Brief ▸ Return the lines of the data from the one containing "sobre su discapacidad y especial" up to and including the one containing "live uit te", unchanged, and leave the pictures out of your answer.

[Dataset entries Boundary: Start]

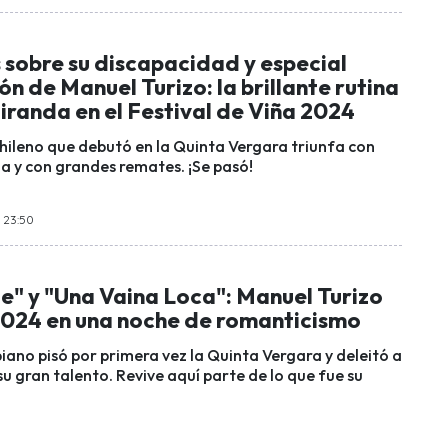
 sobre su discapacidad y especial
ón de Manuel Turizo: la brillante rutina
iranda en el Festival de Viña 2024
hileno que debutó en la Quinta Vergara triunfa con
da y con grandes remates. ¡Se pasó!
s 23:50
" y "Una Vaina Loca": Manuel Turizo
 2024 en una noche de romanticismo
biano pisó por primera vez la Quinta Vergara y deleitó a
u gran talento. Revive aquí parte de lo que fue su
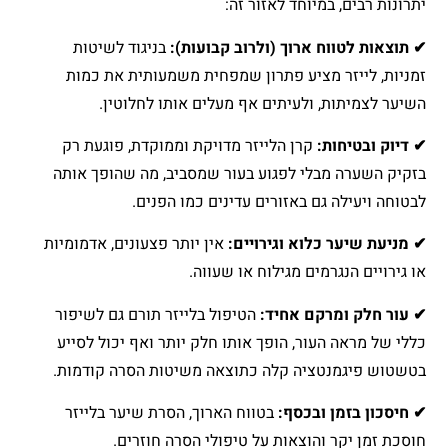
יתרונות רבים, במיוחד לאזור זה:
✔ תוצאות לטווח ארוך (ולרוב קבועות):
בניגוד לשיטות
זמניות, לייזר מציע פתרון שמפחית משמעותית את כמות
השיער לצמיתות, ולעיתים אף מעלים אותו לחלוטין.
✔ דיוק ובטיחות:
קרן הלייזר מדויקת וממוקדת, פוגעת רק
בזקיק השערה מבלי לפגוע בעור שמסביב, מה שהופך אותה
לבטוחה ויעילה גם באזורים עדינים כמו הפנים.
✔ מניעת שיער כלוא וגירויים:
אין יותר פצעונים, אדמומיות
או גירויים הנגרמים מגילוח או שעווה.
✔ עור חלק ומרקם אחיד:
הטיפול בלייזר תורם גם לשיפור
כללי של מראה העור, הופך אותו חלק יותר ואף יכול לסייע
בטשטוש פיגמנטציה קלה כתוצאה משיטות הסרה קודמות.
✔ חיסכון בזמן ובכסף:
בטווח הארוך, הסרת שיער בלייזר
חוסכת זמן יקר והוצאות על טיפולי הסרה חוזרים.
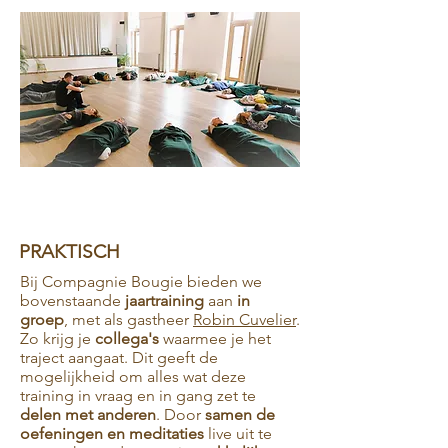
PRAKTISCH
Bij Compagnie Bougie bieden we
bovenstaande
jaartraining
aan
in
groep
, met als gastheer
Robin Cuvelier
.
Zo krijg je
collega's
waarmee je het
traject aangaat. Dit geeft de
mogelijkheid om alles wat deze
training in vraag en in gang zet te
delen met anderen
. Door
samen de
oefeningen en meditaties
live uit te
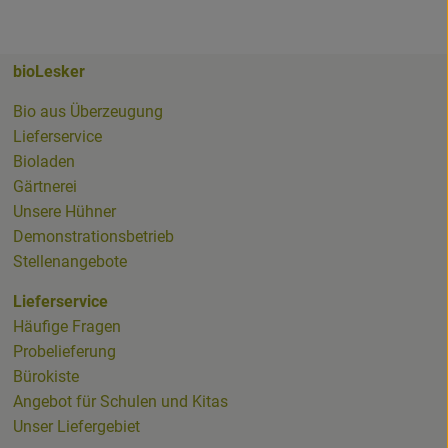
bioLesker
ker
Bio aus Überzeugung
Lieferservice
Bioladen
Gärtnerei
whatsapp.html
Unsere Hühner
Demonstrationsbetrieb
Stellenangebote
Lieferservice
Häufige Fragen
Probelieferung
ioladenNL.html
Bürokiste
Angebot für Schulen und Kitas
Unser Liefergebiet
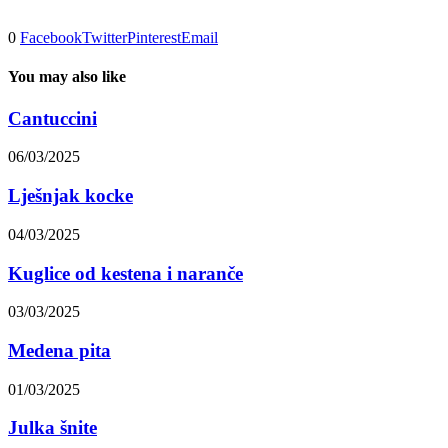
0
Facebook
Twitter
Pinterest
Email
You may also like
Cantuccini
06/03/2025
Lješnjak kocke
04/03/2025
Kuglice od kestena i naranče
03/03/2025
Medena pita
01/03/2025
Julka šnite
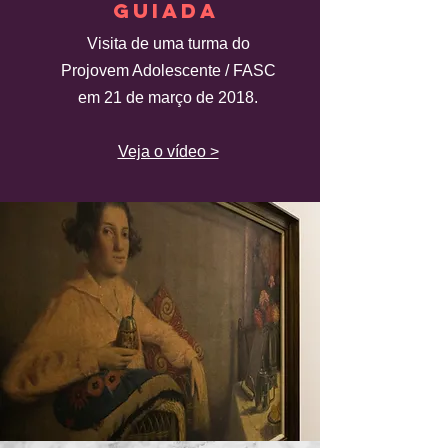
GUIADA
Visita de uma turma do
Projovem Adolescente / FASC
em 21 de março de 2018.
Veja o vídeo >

[Dataset entries Boundary: End]
[Dataset entries Boundary: Start]

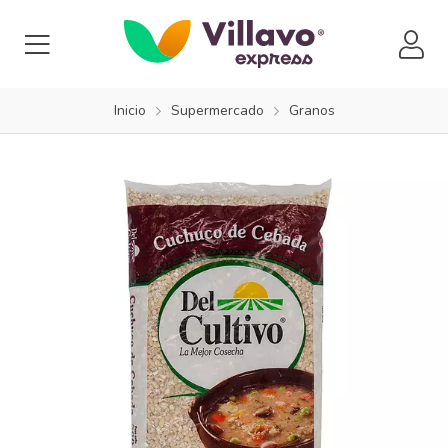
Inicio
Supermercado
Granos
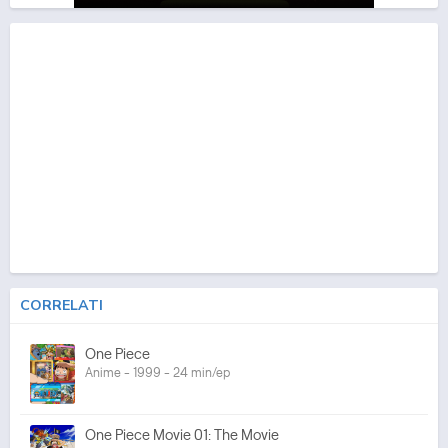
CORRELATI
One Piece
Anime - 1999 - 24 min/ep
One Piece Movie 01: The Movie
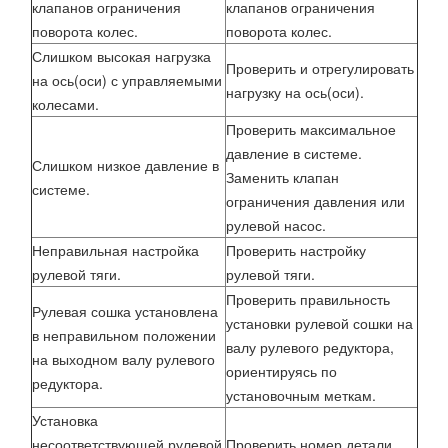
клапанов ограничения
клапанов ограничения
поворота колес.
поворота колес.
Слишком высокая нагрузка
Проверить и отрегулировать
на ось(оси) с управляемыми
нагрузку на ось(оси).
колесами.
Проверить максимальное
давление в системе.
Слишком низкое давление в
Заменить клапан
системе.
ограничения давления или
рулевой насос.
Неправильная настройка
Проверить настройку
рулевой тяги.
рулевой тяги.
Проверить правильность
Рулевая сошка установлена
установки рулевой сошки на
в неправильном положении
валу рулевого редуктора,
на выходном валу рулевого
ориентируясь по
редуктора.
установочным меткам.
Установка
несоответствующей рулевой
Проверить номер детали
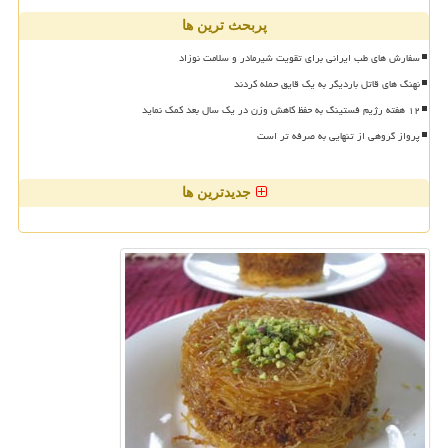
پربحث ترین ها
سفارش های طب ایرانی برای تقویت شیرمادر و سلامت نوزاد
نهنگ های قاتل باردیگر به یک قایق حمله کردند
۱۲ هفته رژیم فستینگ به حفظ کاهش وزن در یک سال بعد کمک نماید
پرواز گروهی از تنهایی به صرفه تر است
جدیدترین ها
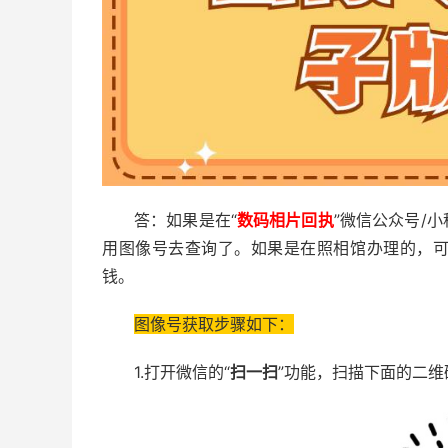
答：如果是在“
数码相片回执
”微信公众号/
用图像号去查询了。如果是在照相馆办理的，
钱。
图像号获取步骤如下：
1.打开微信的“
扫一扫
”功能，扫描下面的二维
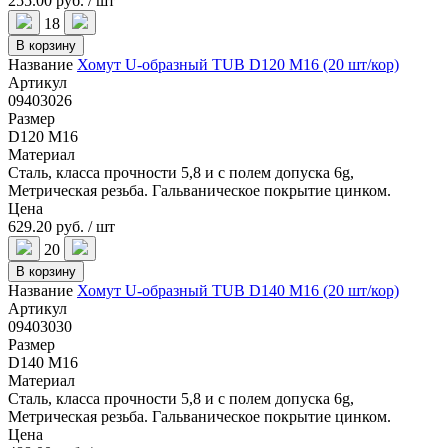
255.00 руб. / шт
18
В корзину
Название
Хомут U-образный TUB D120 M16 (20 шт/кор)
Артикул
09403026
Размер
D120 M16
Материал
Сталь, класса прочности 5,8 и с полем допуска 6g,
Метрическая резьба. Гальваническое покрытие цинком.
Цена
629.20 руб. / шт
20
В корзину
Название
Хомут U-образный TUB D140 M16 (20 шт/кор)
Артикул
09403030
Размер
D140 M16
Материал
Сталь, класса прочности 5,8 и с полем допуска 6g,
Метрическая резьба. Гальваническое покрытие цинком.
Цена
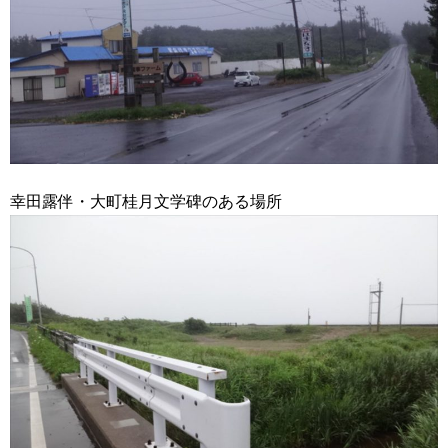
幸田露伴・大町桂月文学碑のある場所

[Dataset entries Boundary: End]

Response ▸
 sobre su discapacidad y especial
ón de Manuel Turizo: la brillante rutina
iranda en el Festival de Viña 2024
hileno que debutó en la Quinta Vergara triunfa con
da y con grandes remates. ¡Se pasó!
s 23:50
" y "Una Vaina Loca": Manuel Turizo
 2024 en una noche de romanticismo
biano pisó por primera vez la Quinta Vergara y deleitó a
u gran talento. Revive aquí parte de lo que fue su
יתרונות רבים, במיוחד לאזור זה:
✔ תוצאות לטווח ארוך (ולרוב קבועות):
בניגוד לשיטות
זמניות, לייזר מציע פתרון שמפחית משמעותית את כמות
השיער לצמיתות, ולעיתים אף מעלים אותו לחלוטין.
✔ דיוק ובטיחות:
קרן הלייזר מדויקת וממוקדת, פוגעת רק
בזקיק השערה מבלי לפגוע בעור שמסביב, מה שהופך אותה
לבטוחה ויעילה גם באזורים עדינים כמו הפנים.
✔ מניעת שיער כלוא וגירויים:
אין יותר פצעונים, אדמומיות
או גירויים הנגרמים מגילוח או שעווה.
✔ עור חלק ומרקם אחיד:
הטיפול בלייזר תורם גם לשיפור
כללי של מראה העור, הופך אותו חלק יותר ואף יכול לסייע
בטשטוש פיגמנטציה קלה כתוצאה משיטות הסרה קודמות.
✔ חיסכון בזמן ובכסף:
בטווח הארוך, הסרת שיער בלייזר
חוסכת זמן יקר והוצאות על טיפולי הסרה חוזרים.
PRAKTISCH
Bij Compagnie Bougie bieden we
bovenstaande
jaartraining
aan
in
groep
, met als gastheer
Robin Cuvelier
.
Zo krijg je
collega's
waarmee je het
traject aangaat. Dit geeft de
mogelijkheid om alles wat deze
training in vraag en in gang zet te
delen met anderen
. Door
samen de
oefeningen en meditaties
live uit te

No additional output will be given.